# Hanging Burlap



## Schmidt & Co.

Started the wall prep on a paper job today. The customer is replacing some of the 54'' commercial grade I was expecting to hang, with real burlap, and no backing. I know I probably should hang a liner first, but it's not in the budget. They will also be painting it themselves after I'm done. A concern of the customers is that the paste will pass through the weave of the burlap and lose some of it's texture. They did some mock-up's themselves & I could see some of the areas they had a concern with. 

I'm thinking of lightly pasting the wall first with clay & see how my first test panel goes...any suggestions?

As a side note, I will also suggest they prime the burlap with guards prior to painting.


----------



## ProWallGuy

Yeah, I'd dry hang it will clay also. Paste the wall, and let it tack up to the point of almost dry. Then run the roller over it to 're-wet' it, and hang. 

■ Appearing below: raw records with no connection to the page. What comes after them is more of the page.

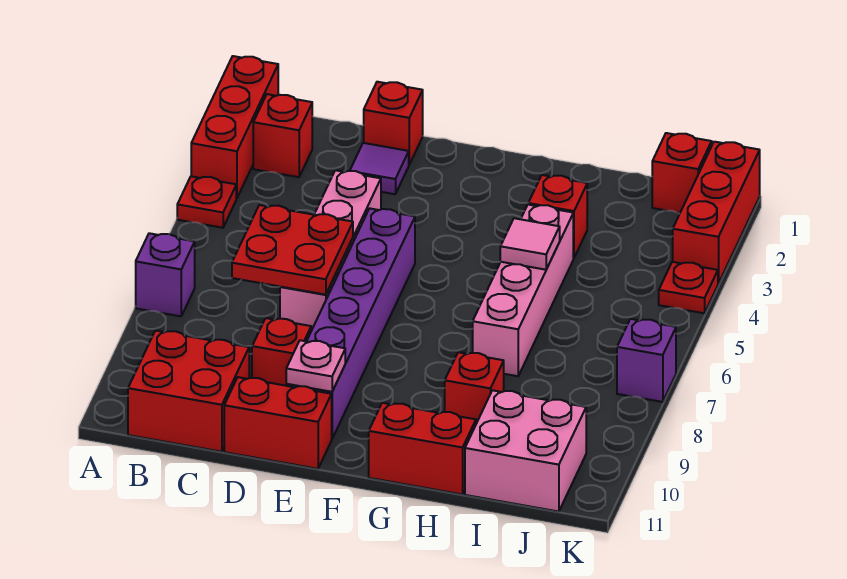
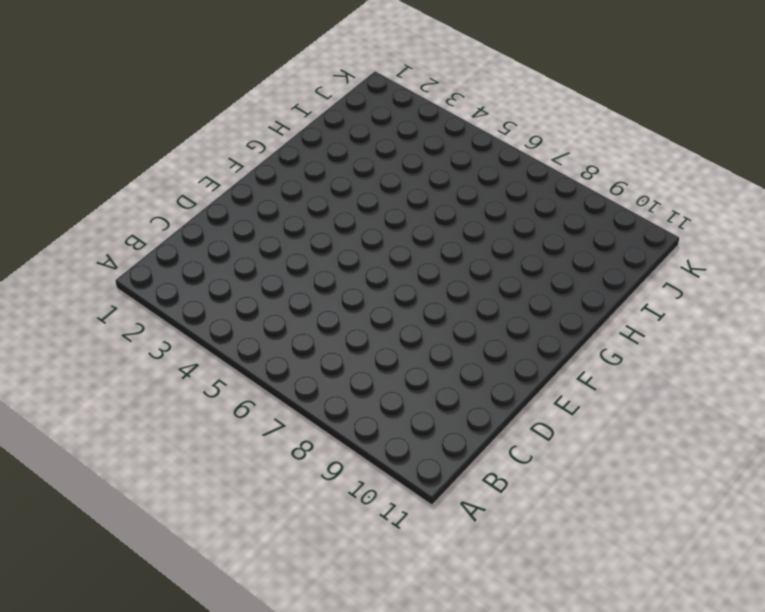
none -> red brick A1:A3 level 1
none -> red plate A4 level 1
none -> purple brick A7 level 1

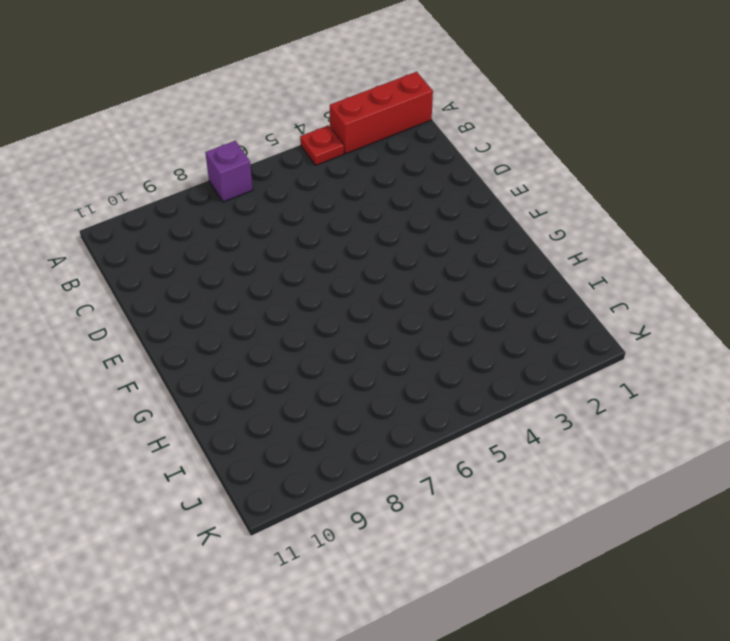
none -> red brick B2 level 1
none -> red brick B10:C11 level 1
none -> red brick D1 level 1

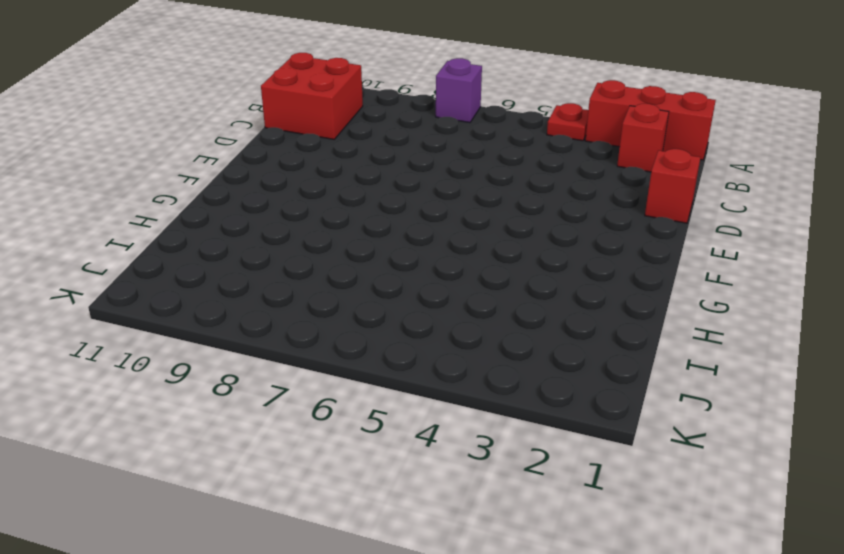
none -> purple tile D2 level 1
none -> pink brick D4:D7 level 1
none -> red brick D9 level 1

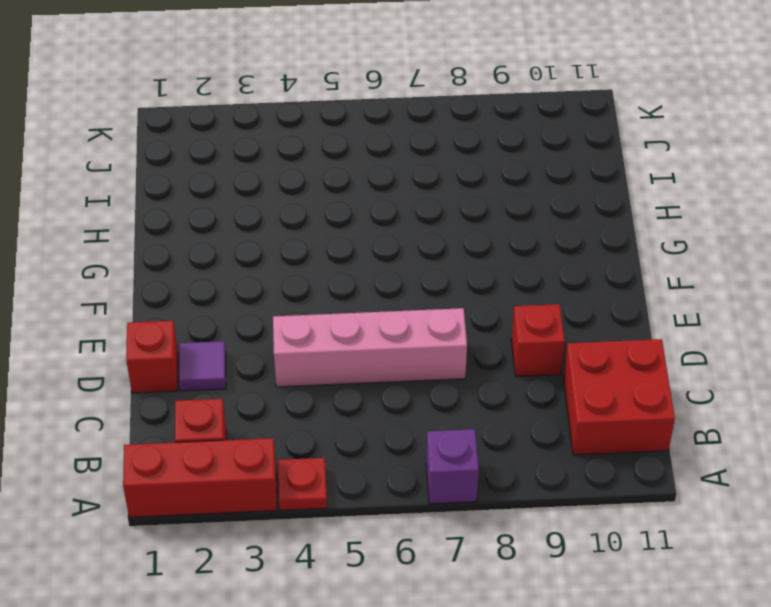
none -> red brick D11:E11 level 1
none -> purple brick E5:E10 level 1
none -> red brick G11:H11 level 1

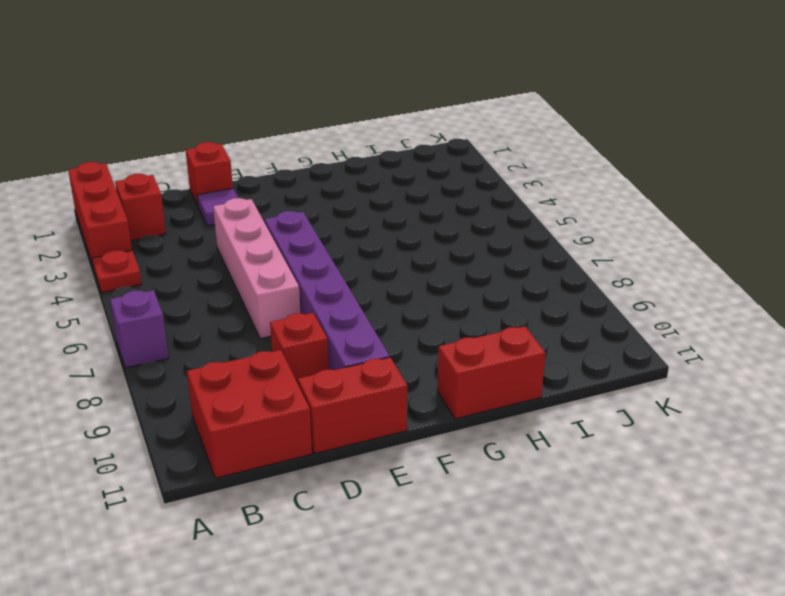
none -> red brick H3 level 1
none -> pink brick H4:H7 level 1
none -> red brick H9 level 1

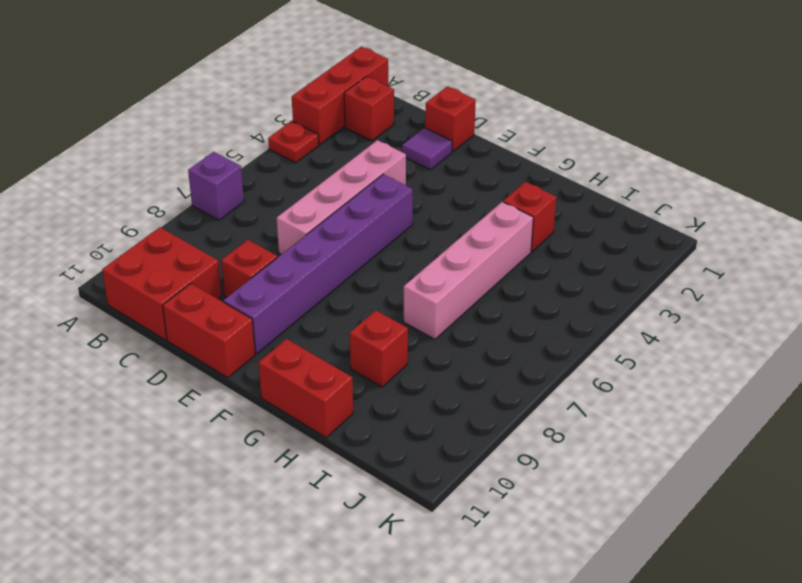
none -> pink brick I10:J11 level 1
none -> red brick J1 level 1
none -> red brick K1:K3 level 1

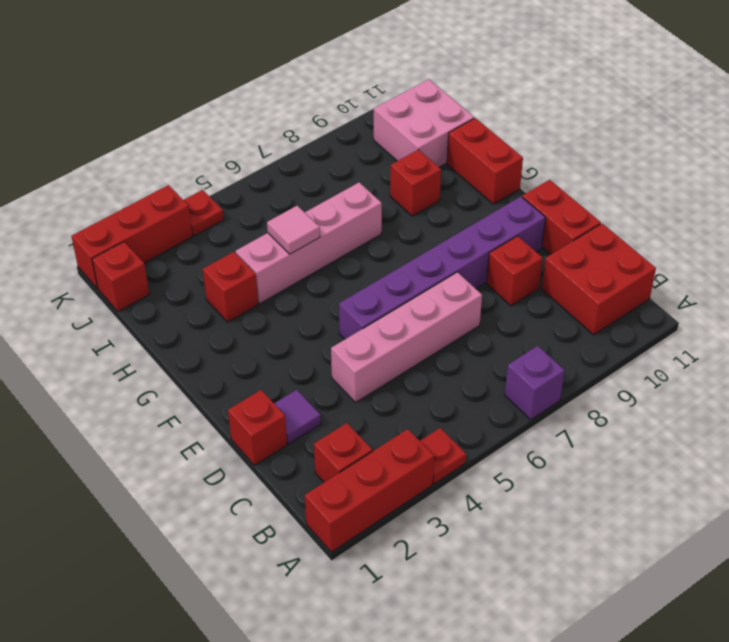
none -> purple brick K7 level 1
none -> red plate C6:D7 level 2
none -> pink plate E10 level 2

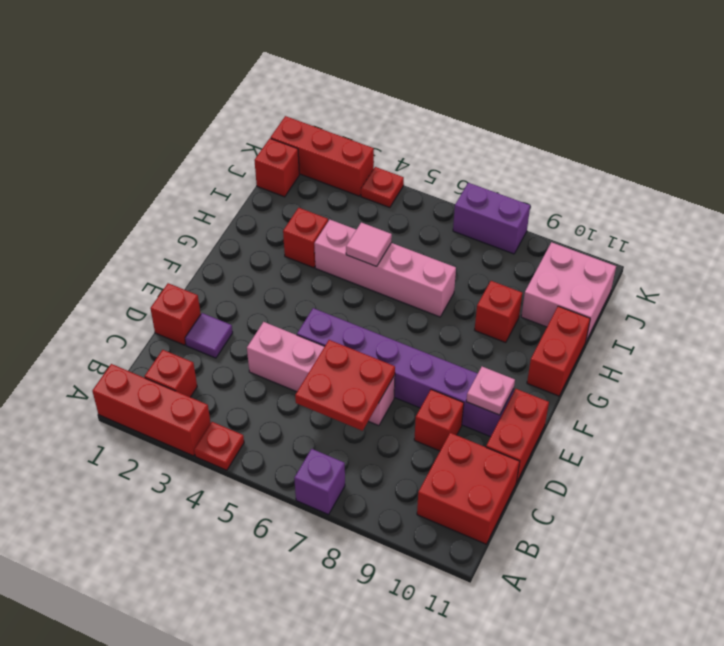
purple brick K7:K8 level 1 -> purple brick K7 level 1

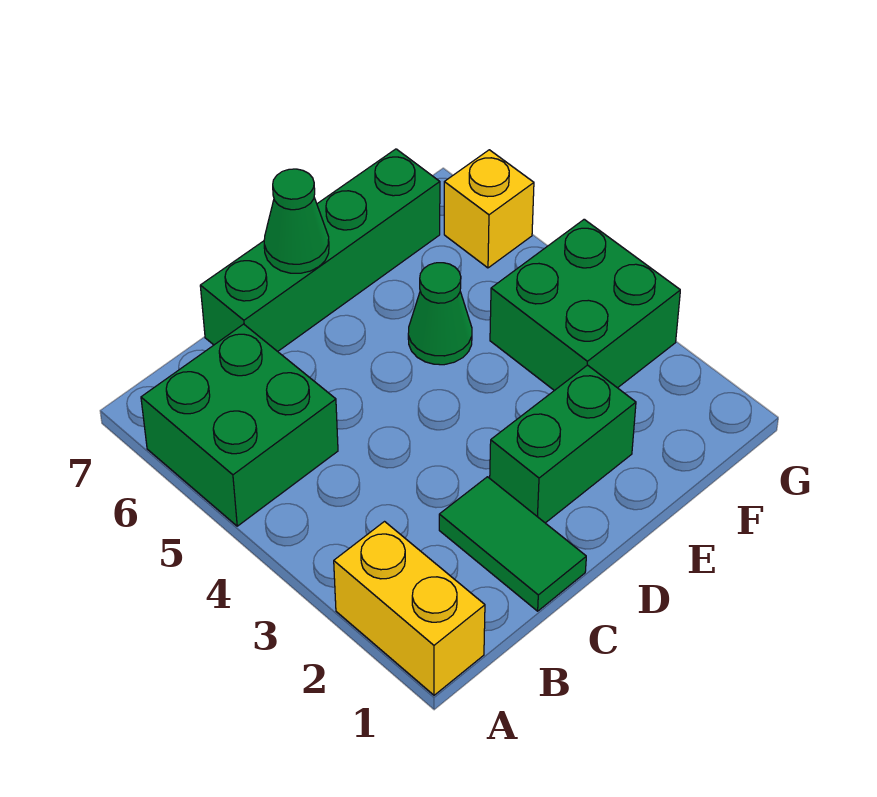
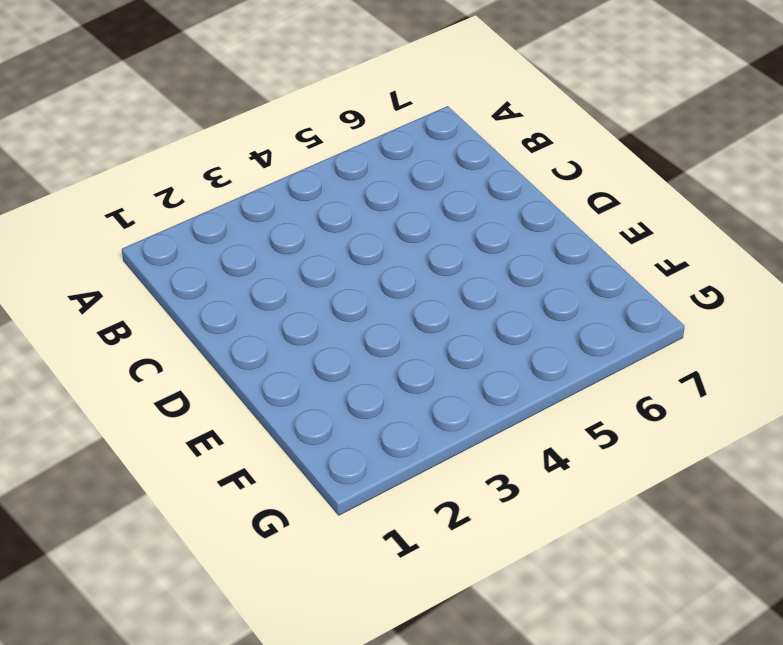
none -> yellow brick A1:A2 level 1
none -> green brick A5:B6 level 1

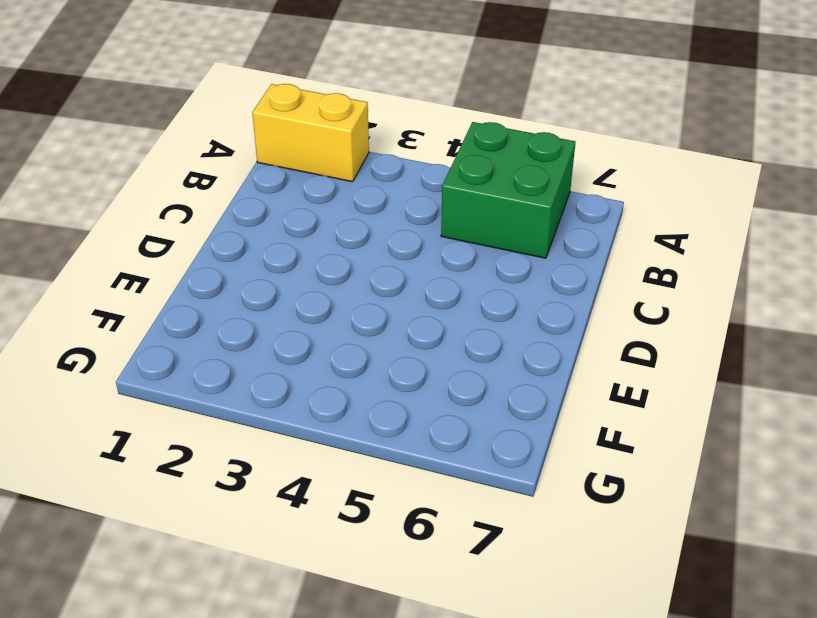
none -> green tile C1:C2 level 1
none -> green brick C7:F7 level 1

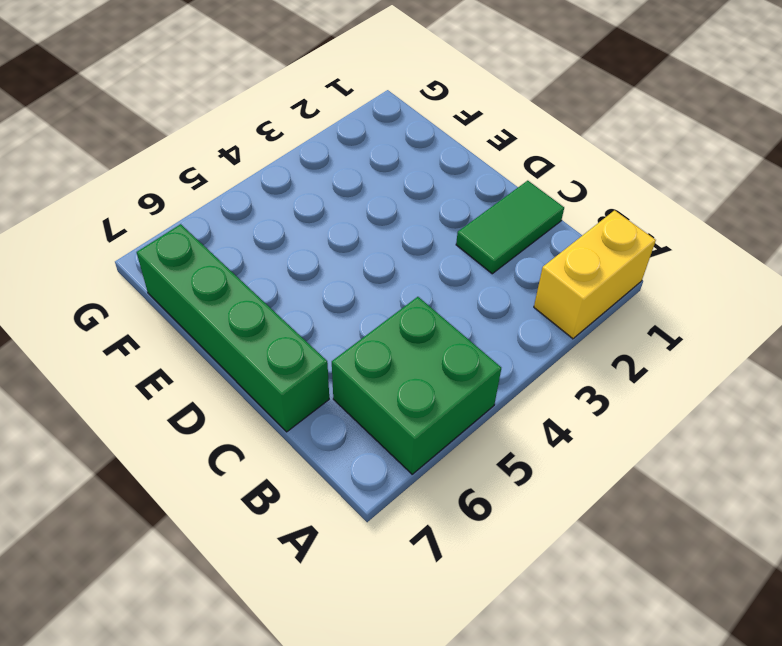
none -> green brick D2:E2 level 1
none -> green cone E5 level 1

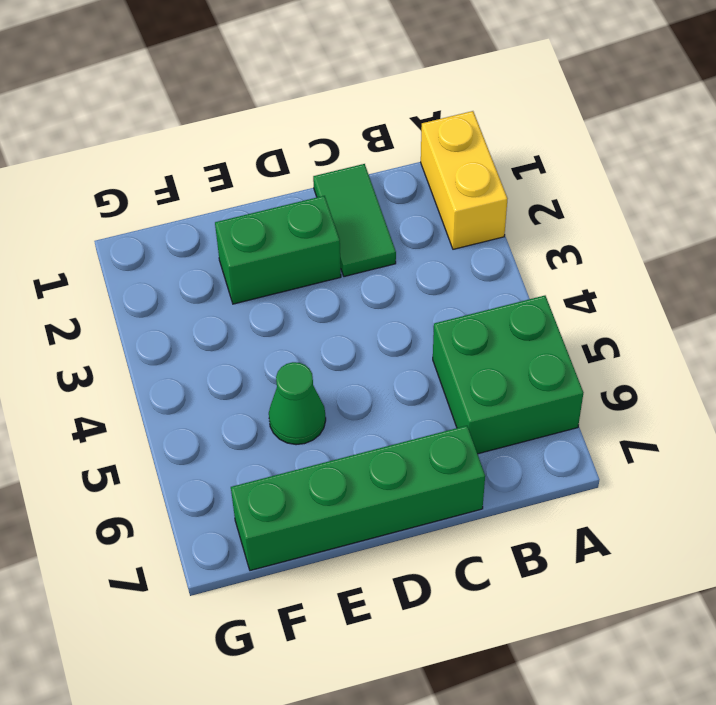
none -> green brick F3:G4 level 1
none -> yellow brick G6 level 1

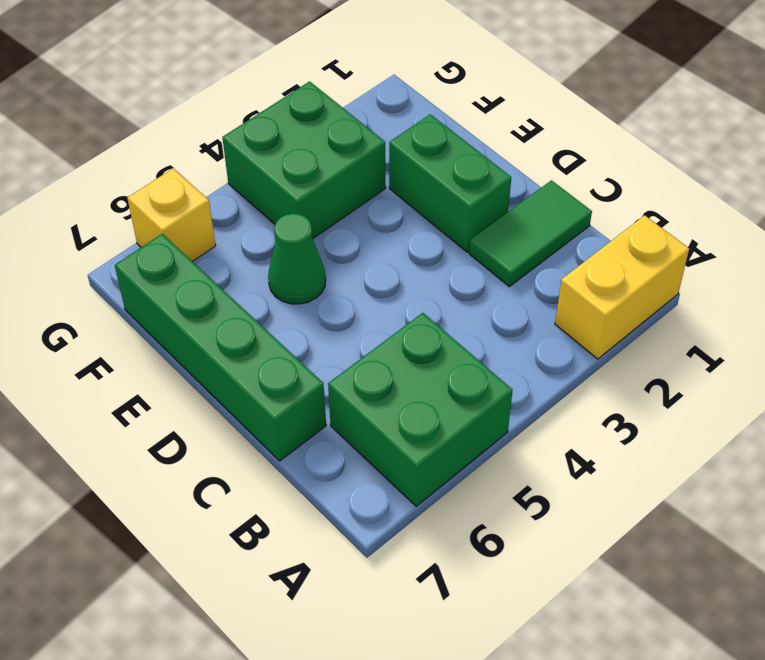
none -> green cone D7 level 2

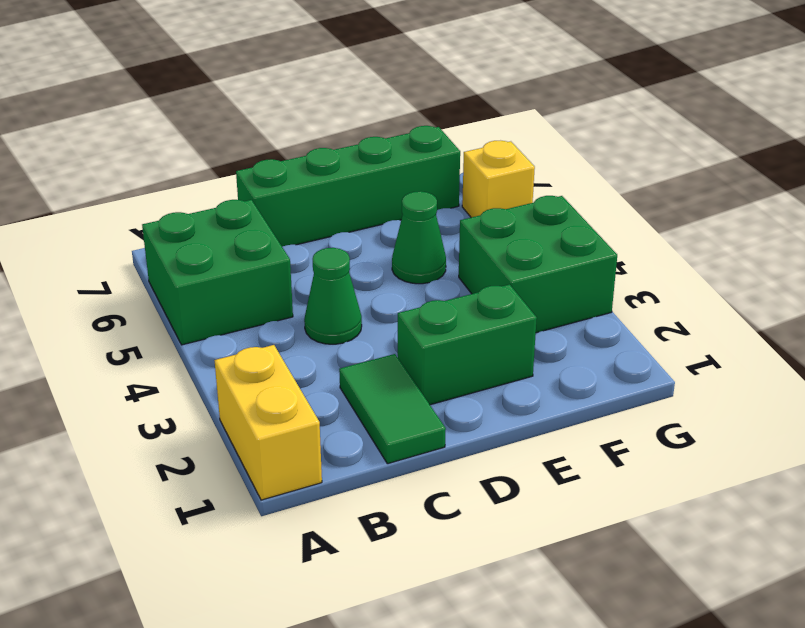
green cone C4 level 1 -> green cone D7 level 2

Have you tried to trim the edges on a table, or do you plan on busting the seams on the wall?

Also bring some big push pins to hold it in place until it grabs the wall and dries.

Why the Gardz for a primer? I'd probably opt for an acrylic myself.


----------



## Schmidt & Co.

Thanks for the input PWG. I haven't cut into it yet, but am going to try busting the seams. Just have to see how it goes.

I was thinking guards because I was worried that a regular acrylic would re-wet the clay & bubble up the burlap. This is real burlap & I can see my hand through it.....


----------



## daArch

I concur, dry hang with clay - but use strippable clay. Once they paint it you want the strippable so it can be pulled off the wall.

You said


> A concern of the customers is that the paste will pass through the weave of the burlap and lose some of it's texture.


And they don't think paint will do that ????? Hmmmmmm


----------



## Schmidt & Co.

Thanks for the input guys. Nice to have some reasurance on my thoughts on how to tackle this! 

I started hanging today & it went fine. The only glitch are the double cuts. Like I said in the first post, there is no backing so the burlap wants to frey & its a pain in the azz to make it look decent. Luckily the walls are all cut up, & the burlap is 7' wide, so I'll only have 2 seams to bust. 

Thanks again.


----------